#### Problem statement
From the entries that follow, copy each line containing the word "name".

··········

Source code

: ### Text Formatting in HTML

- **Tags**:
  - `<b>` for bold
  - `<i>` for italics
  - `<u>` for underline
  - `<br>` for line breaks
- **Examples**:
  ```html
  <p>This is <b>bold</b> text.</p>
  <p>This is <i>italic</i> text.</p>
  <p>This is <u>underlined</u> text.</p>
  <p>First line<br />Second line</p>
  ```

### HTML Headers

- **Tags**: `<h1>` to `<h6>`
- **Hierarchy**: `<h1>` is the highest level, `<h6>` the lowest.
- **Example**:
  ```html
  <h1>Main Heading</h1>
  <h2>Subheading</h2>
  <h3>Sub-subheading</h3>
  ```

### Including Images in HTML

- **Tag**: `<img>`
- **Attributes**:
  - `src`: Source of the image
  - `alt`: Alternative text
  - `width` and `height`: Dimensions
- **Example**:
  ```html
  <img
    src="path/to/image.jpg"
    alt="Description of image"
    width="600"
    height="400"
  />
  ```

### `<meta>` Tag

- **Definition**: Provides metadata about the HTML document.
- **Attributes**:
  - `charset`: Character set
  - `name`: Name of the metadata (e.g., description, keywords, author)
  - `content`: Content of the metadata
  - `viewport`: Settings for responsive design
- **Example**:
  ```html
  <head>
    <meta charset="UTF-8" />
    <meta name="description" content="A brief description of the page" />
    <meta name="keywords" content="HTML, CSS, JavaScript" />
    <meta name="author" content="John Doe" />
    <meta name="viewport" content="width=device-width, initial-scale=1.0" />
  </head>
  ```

··········

#### Answer box
  - `name`: Name of the metadata (e.g., description, keywords, author)
    <meta name="description" content="A brief description of the page" />
    <meta name="keywords" content="HTML, CSS, JavaScript" />
    <meta name="author" content="John Doe" />
    <meta name="viewport" content="width=device-width, initial-scale=1.0" />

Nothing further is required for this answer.